As is often the case with seafood, less is more. Soft shell crab yields the best results when prepared simply – sautéed, grilled or lightly deep-fried tempura style. While of course they can be eaten year-round, there is something quintessentially summer about enjoying a crispy crab on a pillowy soft roll with a chilled Mr. Brown’s Posy Semillon Sauvignon Blanc. Just about unbeatable.

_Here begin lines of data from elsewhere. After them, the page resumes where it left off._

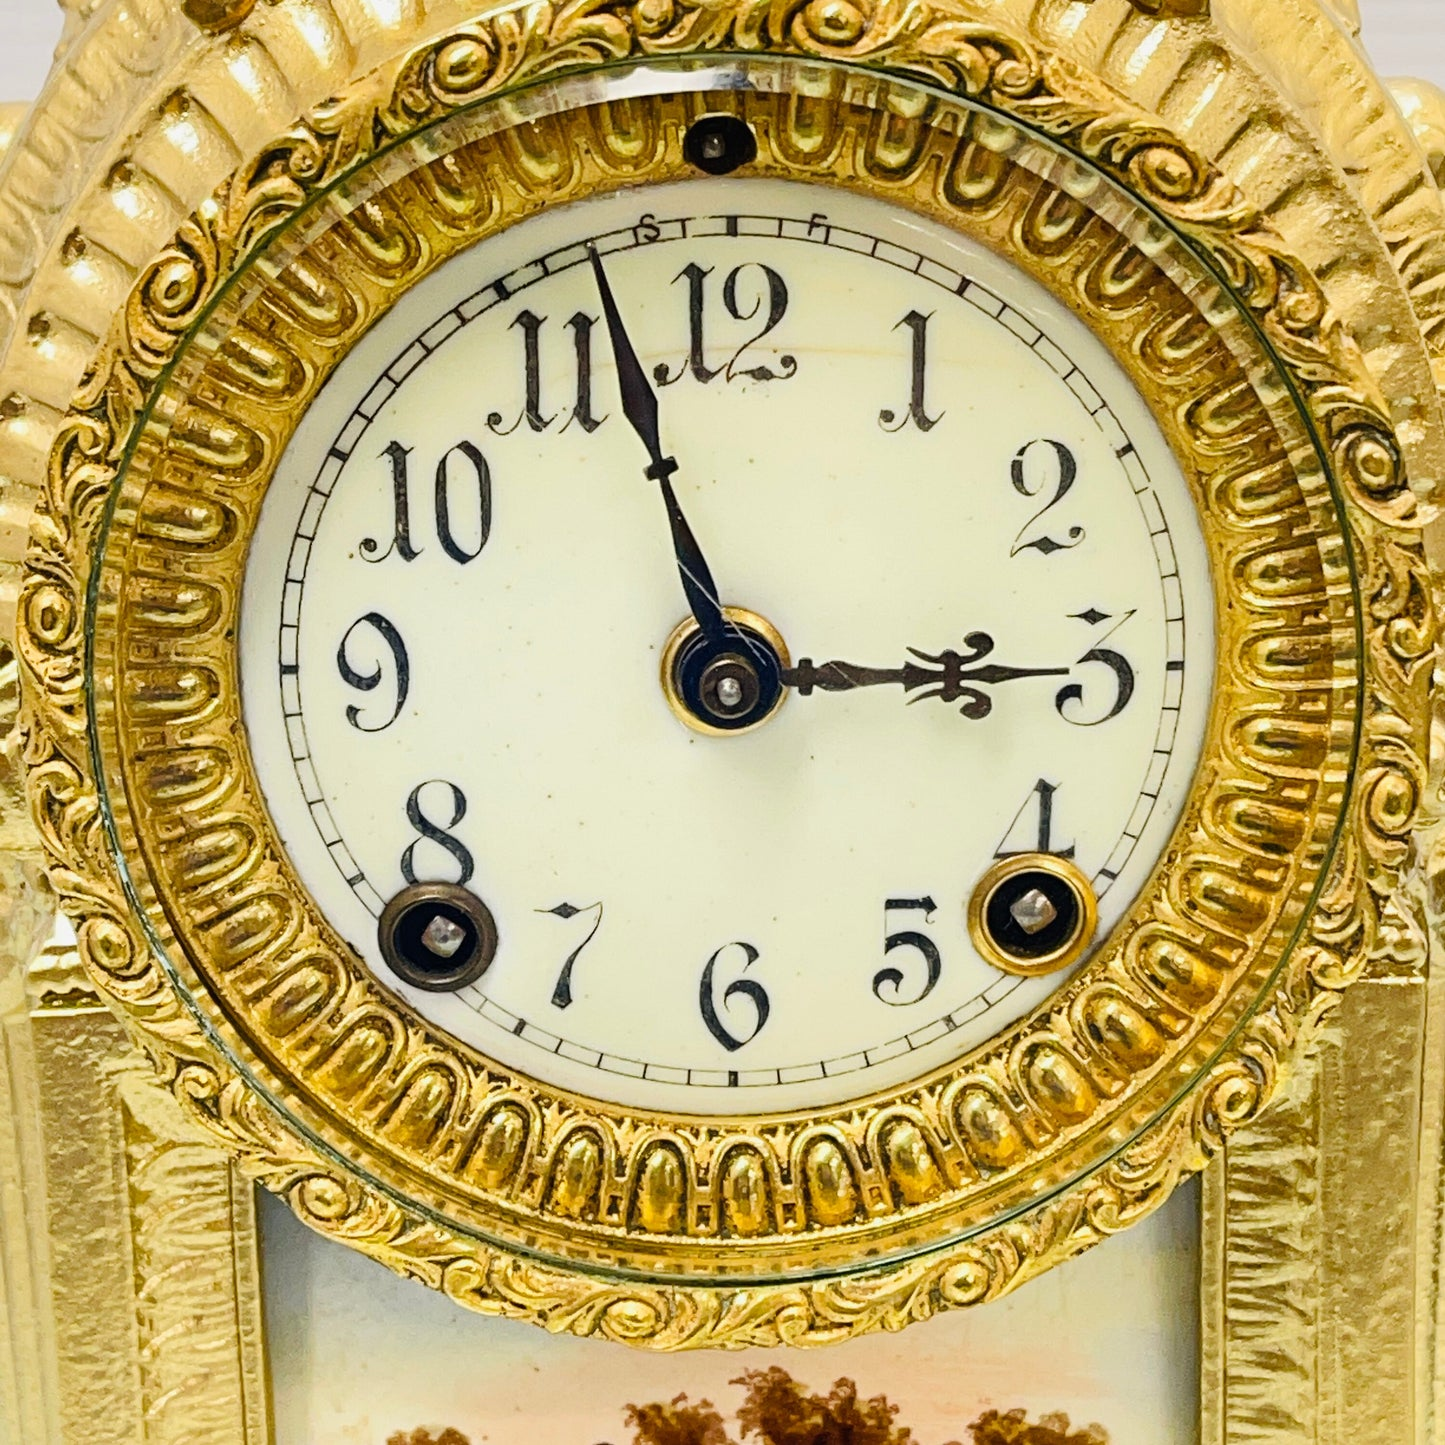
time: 2:57
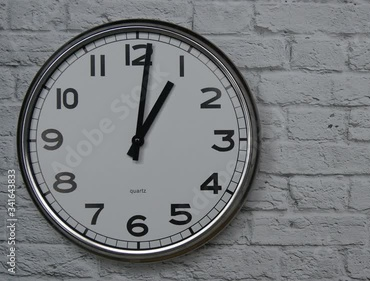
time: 1:01
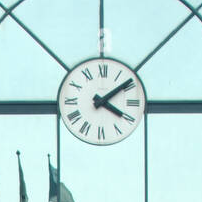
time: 4:08
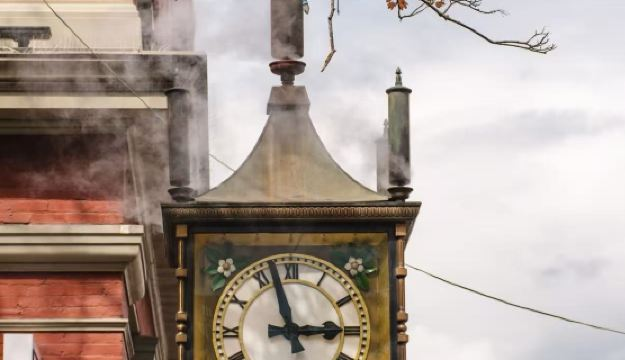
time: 2:57
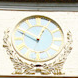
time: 12:49
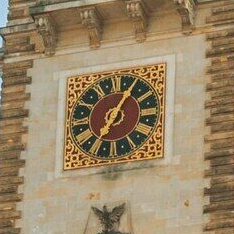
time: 7:05
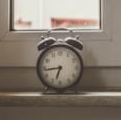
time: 6:43
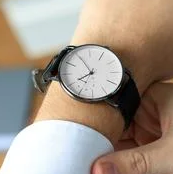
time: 7:54
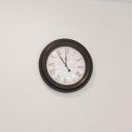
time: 11:53
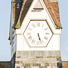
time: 5:26
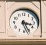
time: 3:26
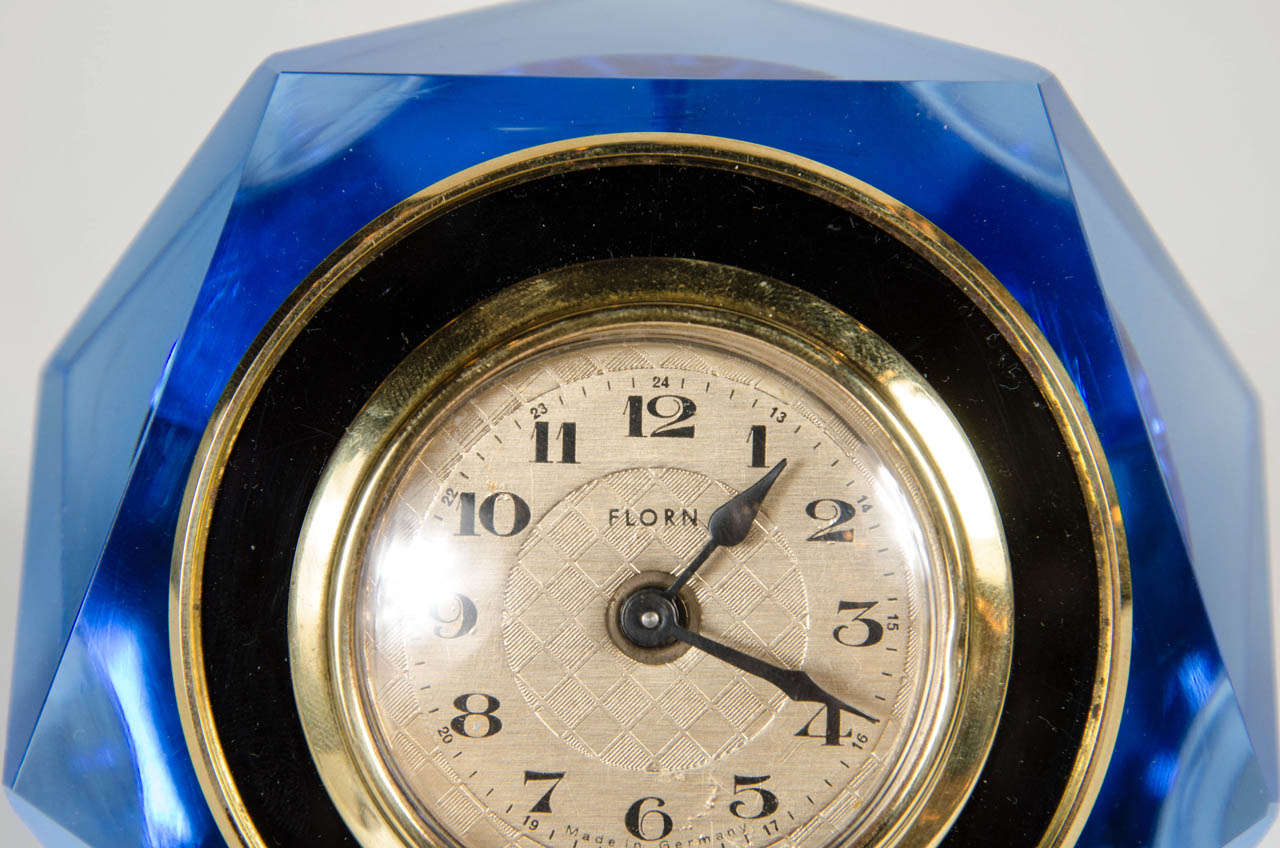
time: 1:18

- 200g whole egg mayonnaise
- 2 red chillies, finely chopped
- 2 green shallots, finely chopped
- 1 blood orange, zest and 2 – 3 tbsps juice
- 2 egg whites
- 100g rice flour
- 1 tsp cayenne pepper
- 2 tbsps pink peppercorns, crushed
- 1/2 tsp sea salt
- Vegetable oil, for frying
- 600g soft shell crabs
- Handful basil leaves, optional
- Soft white damper rolls or brioche rolls, warmed
1. For the mayonnaise
Combine the mayonnaise with the chillies, shallots and blood orange zest and juice, stir to combine. Refrigerate until needed.
2. For the crabs
Whisk the egg whites with a pinch of salt until foamy. In a separate bowl, combine the flour, cayenne pepper, pink peppercorns and sea salt. Heat 6cm oil in a large saucepan to 180˚C. Working with a couple of crabs at a time, coat in the egg whites and then dredge in the flour mixture. Add them gently to the hot oil and fry, turning once, until golden. About 2-3 minutes. Drain on wire rack set over paper towel. Once the crabs are cooked, add the basil leaves to the oil, cook for about 30 seconds until bright green and translucent then drain.
3. To serve
Transfer the crabs and crispy basil to a serving plate, serve with the mayonnaise and warm rolls.